═════ Data records

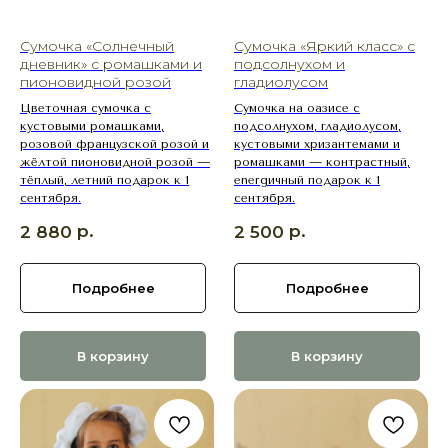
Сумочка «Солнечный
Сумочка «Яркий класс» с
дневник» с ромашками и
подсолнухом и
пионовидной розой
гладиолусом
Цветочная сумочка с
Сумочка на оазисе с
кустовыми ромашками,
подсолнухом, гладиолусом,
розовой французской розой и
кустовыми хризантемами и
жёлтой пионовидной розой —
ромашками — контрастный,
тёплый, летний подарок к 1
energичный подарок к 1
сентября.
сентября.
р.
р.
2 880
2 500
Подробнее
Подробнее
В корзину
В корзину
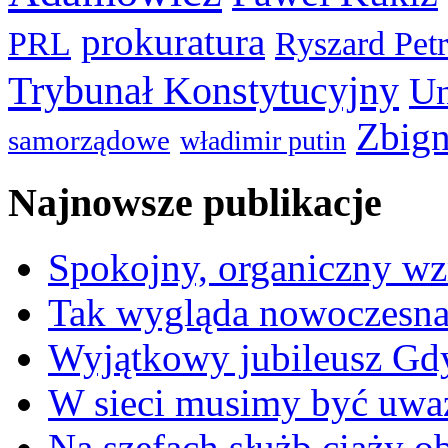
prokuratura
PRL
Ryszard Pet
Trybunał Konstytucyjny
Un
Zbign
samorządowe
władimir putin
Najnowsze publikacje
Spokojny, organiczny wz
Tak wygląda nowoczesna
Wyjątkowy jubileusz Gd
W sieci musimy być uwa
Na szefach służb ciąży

══════════

• Problem to solve
All lines above must be repeated exactly, and the pictures must be omitted.

• Written reply
Сумочка «Солнечный
Сумочка «Яркий класс» с
дневник» с ромашками и
подсолнухом и
пионовидной розой
гладиолусом
Цветочная сумочка с
Сумочка на оазисе с
кустовыми ромашками,
подсолнухом, гладиолусом,
розовой французской розой и
кустовыми хризантемами и
жёлтой пионовидной розой —
ромашками — контрастный,
тёплый, летний подарок к 1
energичный подарок к 1
сентября.
сентября.
р.
р.
2 880
2 500
Подробнее
Подробнее
В корзину
В корзину
prokuratura
PRL
Ryszard Pet
Trybunał Konstytucyjny
Un
Zbign
samorządowe
władimir putin
Najnowsze publikacje
Spokojny, organiczny wz
Tak wygląda nowoczesna
Wyjątkowy jubileusz Gd
W sieci musimy być uwa
Na szefach służb ciąży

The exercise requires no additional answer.